# [EXERCISE BRIEF]
Write out the data that follows exactly, keeping every picture out.

═════ RECORDED INFORMATION

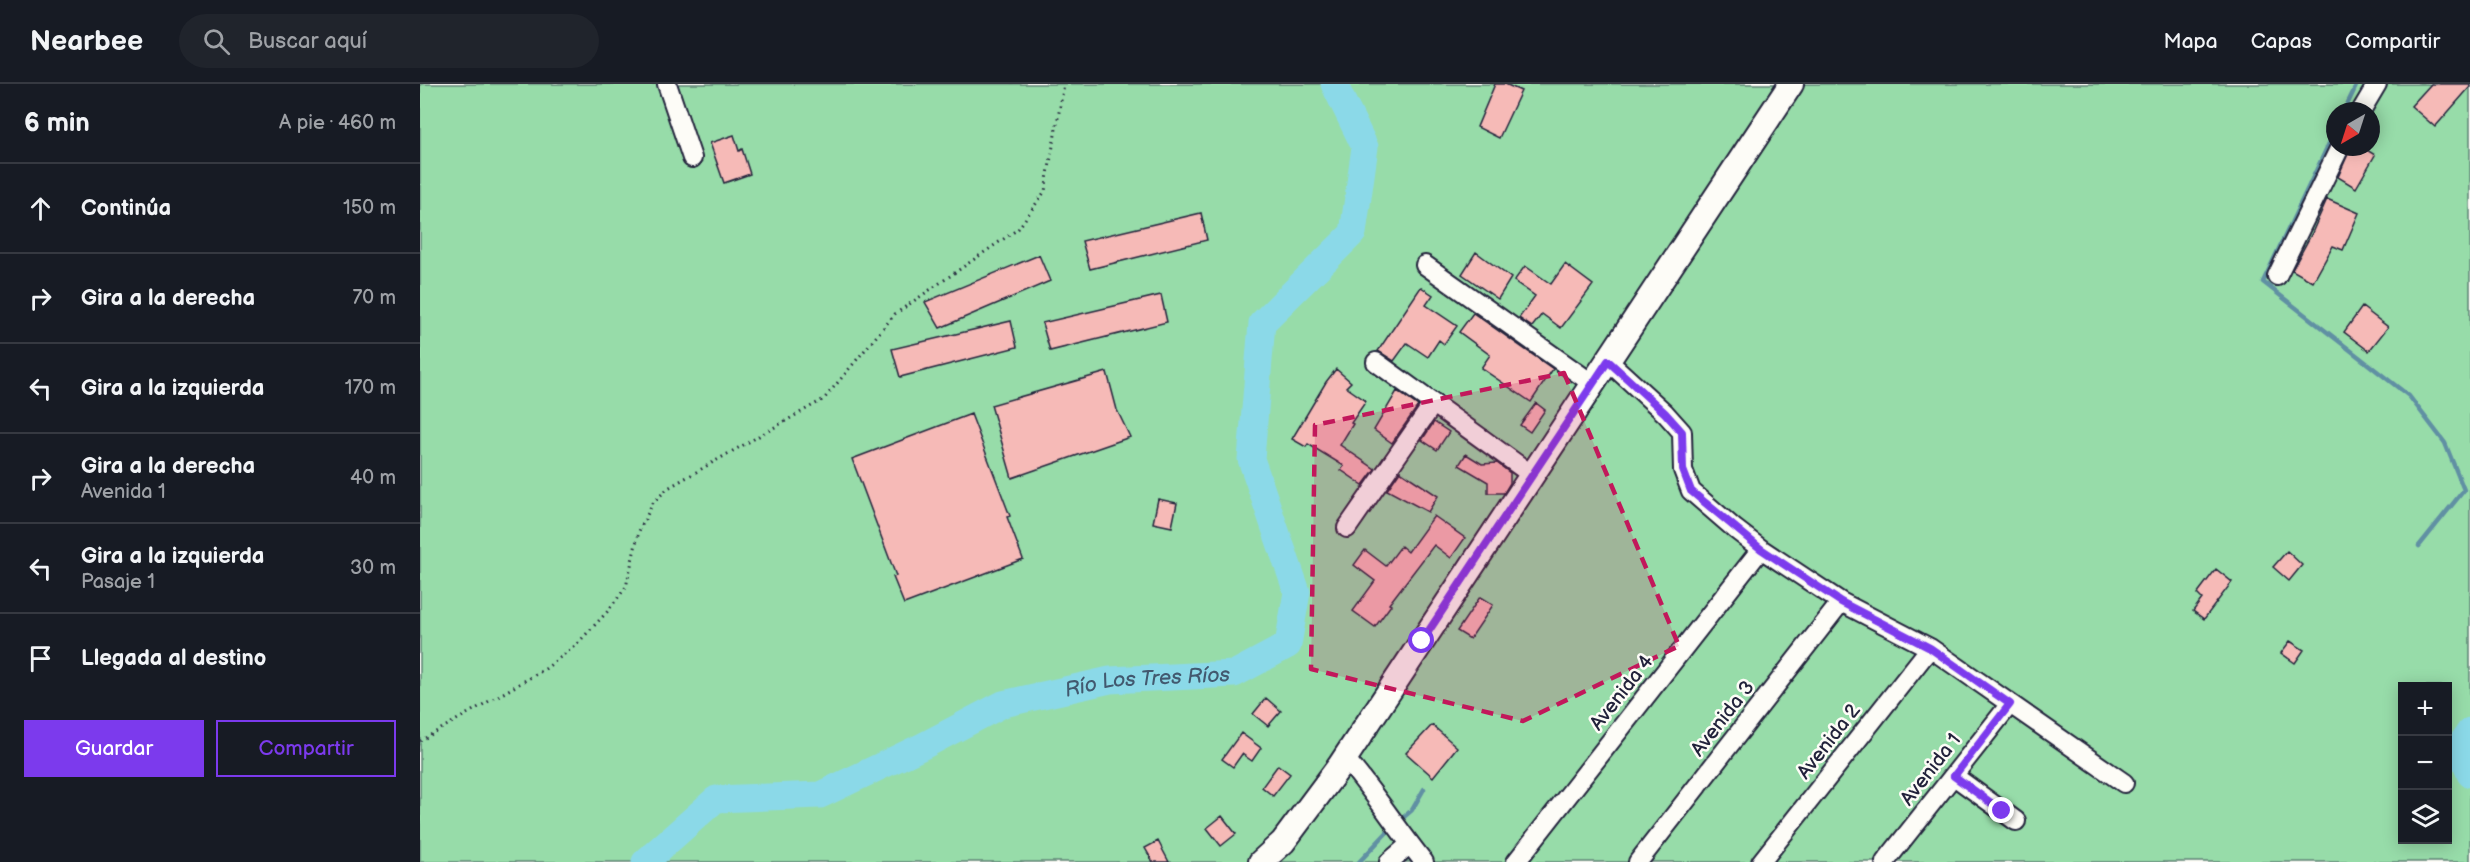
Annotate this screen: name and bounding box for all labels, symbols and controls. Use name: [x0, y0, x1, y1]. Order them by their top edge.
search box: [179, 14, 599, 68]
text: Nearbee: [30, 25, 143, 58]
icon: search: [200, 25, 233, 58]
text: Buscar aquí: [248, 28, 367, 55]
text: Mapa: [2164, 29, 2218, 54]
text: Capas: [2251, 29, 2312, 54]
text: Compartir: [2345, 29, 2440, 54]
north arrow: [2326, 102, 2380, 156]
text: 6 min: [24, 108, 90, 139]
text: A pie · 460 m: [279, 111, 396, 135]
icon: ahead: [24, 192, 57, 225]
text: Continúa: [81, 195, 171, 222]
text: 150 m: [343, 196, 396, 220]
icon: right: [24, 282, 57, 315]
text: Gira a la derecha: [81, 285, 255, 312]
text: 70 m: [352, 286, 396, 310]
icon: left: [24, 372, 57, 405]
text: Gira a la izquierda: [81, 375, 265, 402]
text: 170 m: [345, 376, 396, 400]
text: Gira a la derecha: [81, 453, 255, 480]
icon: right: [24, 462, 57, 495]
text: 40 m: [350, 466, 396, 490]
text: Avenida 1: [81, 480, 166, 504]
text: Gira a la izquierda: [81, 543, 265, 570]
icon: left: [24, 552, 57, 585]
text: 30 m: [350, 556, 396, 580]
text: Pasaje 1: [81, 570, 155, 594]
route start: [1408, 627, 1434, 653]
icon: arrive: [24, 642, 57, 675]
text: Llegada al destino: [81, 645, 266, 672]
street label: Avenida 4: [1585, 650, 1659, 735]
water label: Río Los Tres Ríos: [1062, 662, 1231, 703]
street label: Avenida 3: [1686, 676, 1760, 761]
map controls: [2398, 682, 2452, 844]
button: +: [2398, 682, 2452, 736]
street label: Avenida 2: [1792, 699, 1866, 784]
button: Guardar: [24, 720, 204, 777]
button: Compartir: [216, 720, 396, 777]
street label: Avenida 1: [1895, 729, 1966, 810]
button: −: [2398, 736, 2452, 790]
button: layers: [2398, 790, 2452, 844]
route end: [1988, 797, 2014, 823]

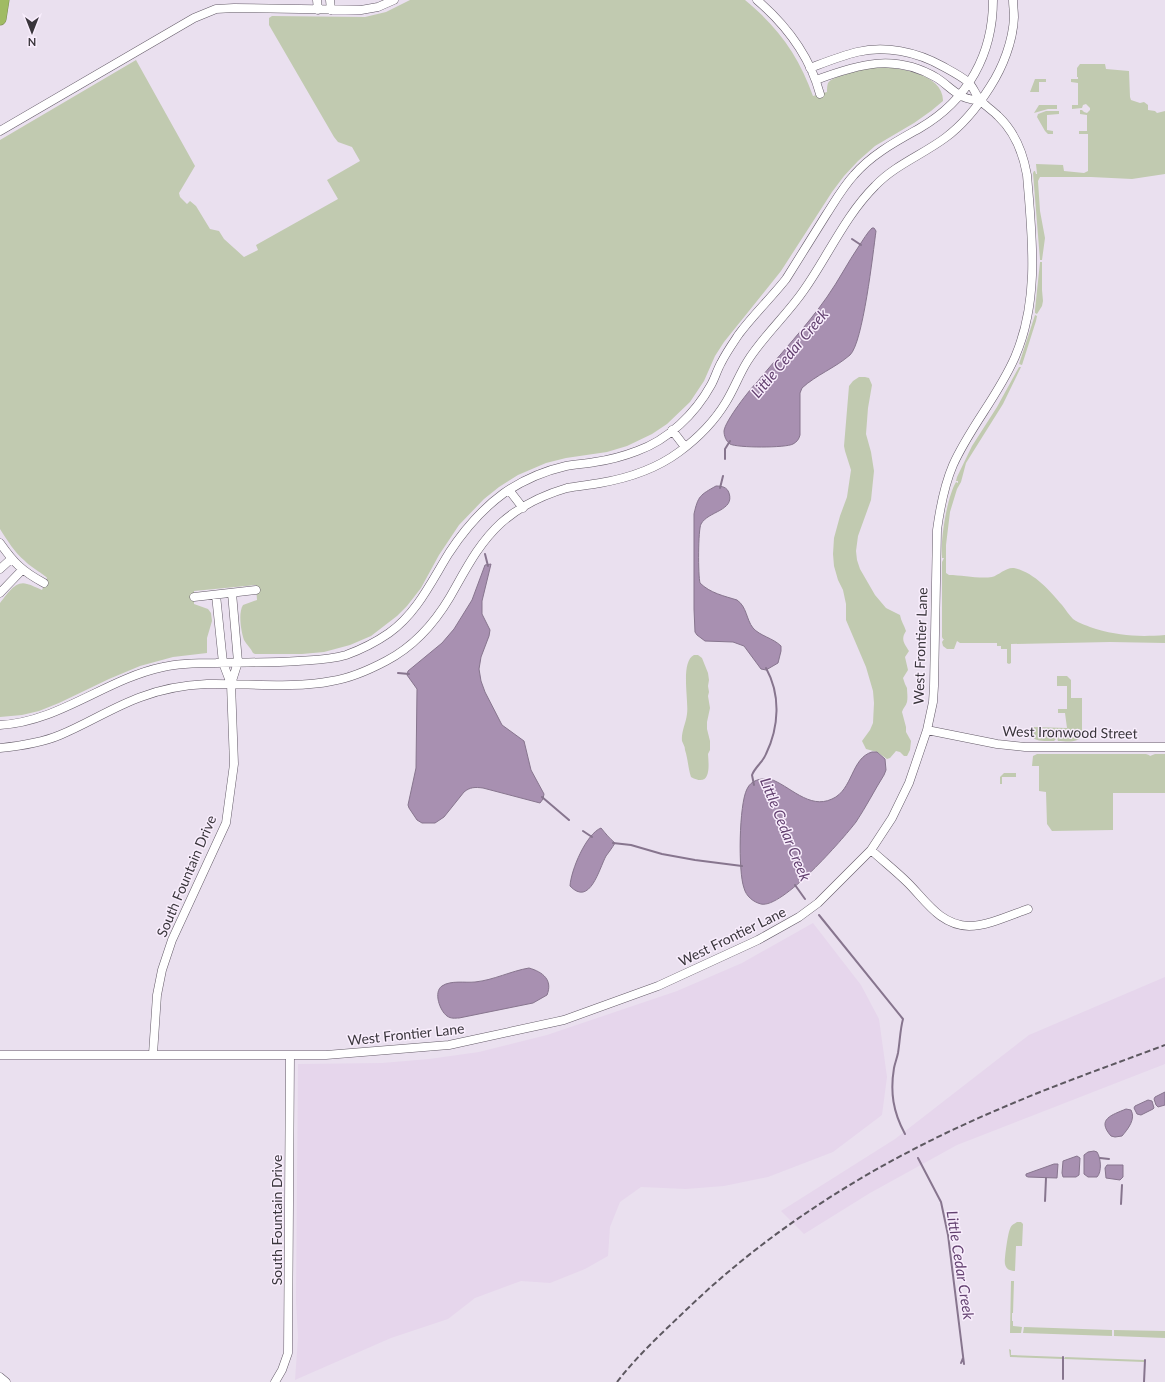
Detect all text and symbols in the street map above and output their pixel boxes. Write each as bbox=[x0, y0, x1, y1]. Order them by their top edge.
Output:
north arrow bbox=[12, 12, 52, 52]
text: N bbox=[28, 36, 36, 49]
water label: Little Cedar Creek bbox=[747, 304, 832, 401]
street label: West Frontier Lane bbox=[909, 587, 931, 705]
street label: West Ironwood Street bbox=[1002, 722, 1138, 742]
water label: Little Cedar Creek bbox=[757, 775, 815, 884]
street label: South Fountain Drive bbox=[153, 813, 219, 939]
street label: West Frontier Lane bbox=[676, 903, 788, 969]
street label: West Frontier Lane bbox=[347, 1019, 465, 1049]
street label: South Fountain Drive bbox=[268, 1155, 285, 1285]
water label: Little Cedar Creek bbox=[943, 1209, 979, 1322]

══════════

# [OUTPUT]
Annotate this screen: name and bounding box for all labels, symbols and controls. Use name: [x0, y0, x1, y1]. Order them by their top edge.
search box: [179, 14, 599, 68]
text: Nearbee: [30, 25, 143, 58]
icon: search: [200, 25, 233, 58]
text: Buscar aquí: [248, 28, 367, 55]
text: Mapa: [2164, 29, 2218, 54]
text: Capas: [2251, 29, 2312, 54]
text: Compartir: [2345, 29, 2440, 54]
north arrow: [2326, 102, 2380, 156]
text: 6 min: [24, 108, 90, 139]
text: A pie · 460 m: [279, 111, 396, 135]
icon: ahead: [24, 192, 57, 225]
text: Continúa: [81, 195, 171, 222]
text: 150 m: [343, 196, 396, 220]
icon: right: [24, 282, 57, 315]
text: Gira a la derecha: [81, 285, 255, 312]
text: 70 m: [352, 286, 396, 310]
icon: left: [24, 372, 57, 405]
text: Gira a la izquierda: [81, 375, 265, 402]
text: 170 m: [345, 376, 396, 400]
text: Gira a la derecha: [81, 453, 255, 480]
icon: right: [24, 462, 57, 495]
text: 40 m: [350, 466, 396, 490]
text: Avenida 1: [81, 480, 166, 504]
text: Gira a la izquierda: [81, 543, 265, 570]
icon: left: [24, 552, 57, 585]
text: 30 m: [350, 556, 396, 580]
text: Pasaje 1: [81, 570, 155, 594]
route start: [1408, 627, 1434, 653]
icon: arrive: [24, 642, 57, 675]
text: Llegada al destino: [81, 645, 266, 672]
street label: Avenida 4: [1585, 650, 1659, 735]
water label: Río Los Tres Ríos: [1062, 662, 1231, 703]
street label: Avenida 3: [1686, 676, 1760, 761]
map controls: [2398, 682, 2452, 844]
button: +: [2398, 682, 2452, 736]
street label: Avenida 2: [1792, 699, 1866, 784]
button: Guardar: [24, 720, 204, 777]
button: Compartir: [216, 720, 396, 777]
street label: Avenida 1: [1895, 729, 1966, 810]
button: −: [2398, 736, 2452, 790]
button: layers: [2398, 790, 2452, 844]
route end: [1988, 797, 2014, 823]

Detect all text and symbols in the street map above and output their pixel boxes. Write each as bbox=[x0, y0, x1, y1]. Order them by their top edge.
Output:
north arrow bbox=[12, 12, 52, 52]
text: N bbox=[28, 36, 36, 49]
water label: Little Cedar Creek bbox=[747, 304, 832, 401]
street label: West Frontier Lane bbox=[909, 587, 931, 705]
street label: West Ironwood Street bbox=[1002, 722, 1138, 742]
water label: Little Cedar Creek bbox=[757, 775, 815, 884]
street label: South Fountain Drive bbox=[153, 813, 219, 939]
street label: West Frontier Lane bbox=[676, 903, 788, 969]
street label: West Frontier Lane bbox=[347, 1019, 465, 1049]
street label: South Fountain Drive bbox=[268, 1155, 285, 1285]
water label: Little Cedar Creek bbox=[943, 1209, 979, 1322]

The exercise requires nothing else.